The kernel interacts with I/O devices by means of device drivers . Device drivers are included in the kernel and consist of data structures and functions that control one or more devices, such as hard disks, keyboards, mouses, monitors, network interfaces, and devices connected to an SCSI bus. Each driver interacts with the remaining part of the kernel (even with other drivers) through a specific interface. This approach has the following advantages:
Device-specific code can be encapsulated in a specific module.

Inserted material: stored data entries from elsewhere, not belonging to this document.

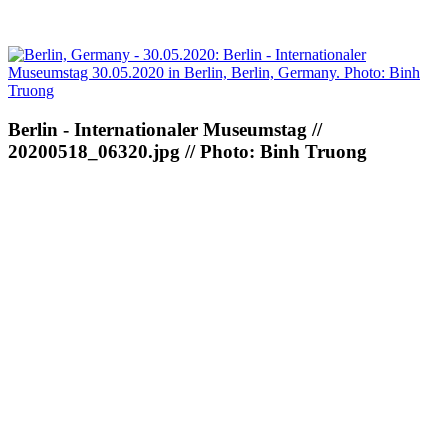
Berlin - Internationaler Museumstag //
20200518_06320.jpg // Photo: Binh Truong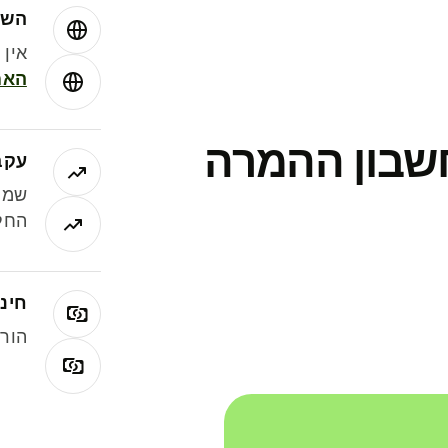
השו
אין עמ
האמ
חשבון ההמרה
עקב
שמר
החלי
חינם
הורי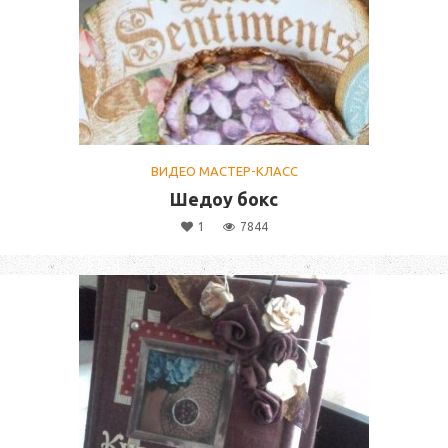
ВИДЕО МАСТЕР-КЛАСС
Шедоу бокс
1
7844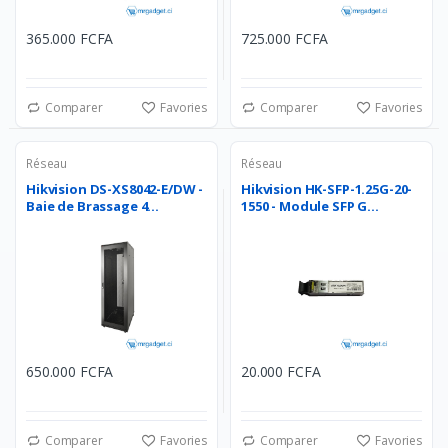
365.000 FCFA
725.000 FCFA
Comparer
Favories
Comparer
Favories
Réseau
Réseau
Hikvision DS-XS8042-E/DW -
Hikvision HK-SFP-1.25G-20-
Baie de Brassage 4...
1550 - Module SFP G...
650.000 FCFA
20.000 FCFA
Comparer
Favories
Comparer
Favories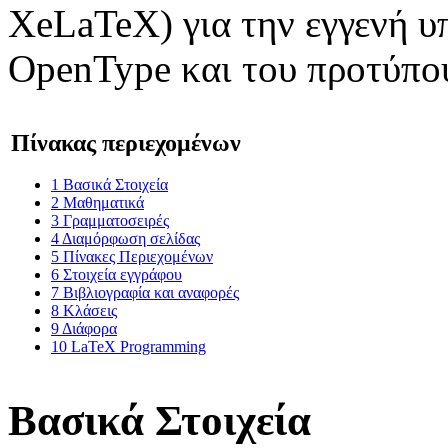
XeLaTeX) για την εγγενή 
OpenType και του προτύπο
Πίνακας περιεχομένων
1
Βασικά Στοιχεία
2
Μαθηματικά
3
Γραμματοσειρές
4
Διαμόρφωση σελίδας
5
Πίνακες Περιεχομένων
6
Στοιχεία εγγράφου
7
Βιβλιογραφία και αναφορές
8
Κλάσεις
9
Διάφορα
10
LaTeX Programming
Βασικά Στοιχεία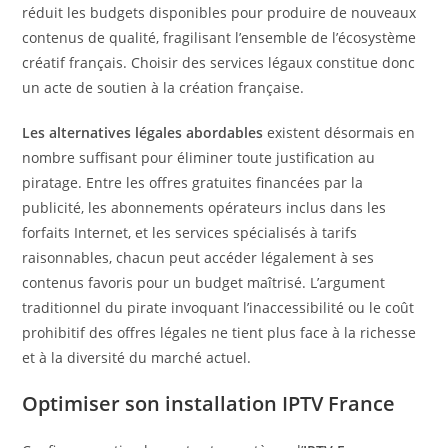
réduit les budgets disponibles pour produire de nouveaux
contenus de qualité, fragilisant l’ensemble de l’écosystème
créatif français. Choisir des services légaux constitue donc
un acte de soutien à la création française.
Les alternatives légales abordables
existent désormais en
nombre suffisant pour éliminer toute justification au
piratage. Entre les offres gratuites financées par la
publicité, les abonnements opérateurs inclus dans les
forfaits Internet, et les services spécialisés à tarifs
raisonnables, chacun peut accéder légalement à ses
contenus favoris pour un budget maîtrisé. L’argument
traditionnel du pirate invoquant l’inaccessibilité ou le coût
prohibitif des offres légales ne tient plus face à la richesse
et à la diversité du marché actuel.
Optimiser son installation IPTV France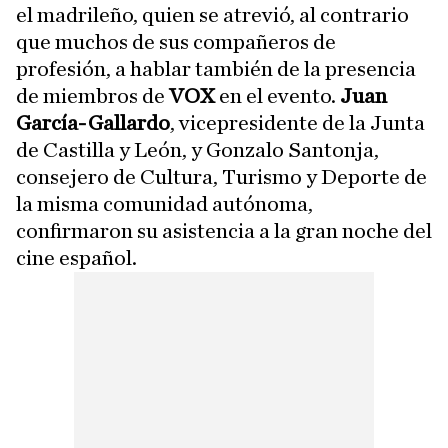
el madrileño, quien se atrevió, al contrario
que muchos de sus compañeros de
profesión, a hablar también de la presencia
de miembros de
VOX
en el evento.
Juan
García-Gallardo
, vicepresidente de la Junta
de Castilla y León, y Gonzalo Santonja,
consejero de Cultura, Turismo y Deporte de
la misma comunidad autónoma,
confirmaron su asistencia a la gran noche del
cine español.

Vendors can add new devices without knowing the kernel source code; only the interface specifications must be known.
The kernel deals with all devices in a uniform way and accesses them through the same interface.
It is possible to write a device driver as a module that can be dynamically loaded in the kernel without requiring the system to be rebooted. It is also possible to dynamically unload a module that is no longer needed, therefore minimizing the size of the kernel image stored in RAM.
Figure 1-4 illustrates how device drivers interface with the rest of the kernel and with the processes.
Some user programs (P) wish to operate on hardware devices. They make requests to the kernel using the usual file-related system calls and the device files normally found in the /dev directory. Actually, the device files are the user-visible portion of the device driver interface. Each device file refers to a specific device driver, which is invoked by the kernel to perform the requested operation on the hardware component.
At the time Unix was introduced, graphical terminals were uncommon and expensive, so only alphanumeric terminals were handled directly by Unix kernels. When graphical terminals became widespread, ad hoc applications such as the X Window System were introduced that ran as standard processes and accessed the I/O ports of the graphics interface and the RAM video area directly. Some recent Unix kernels, such as Linux 2.6, provide an abstraction for the frame buffer of the graphic card and allow application software to access them without needing to know anything about the I/O ports of the graphics interface (see the section "Levels of Kernel Support" in Chapter 13.)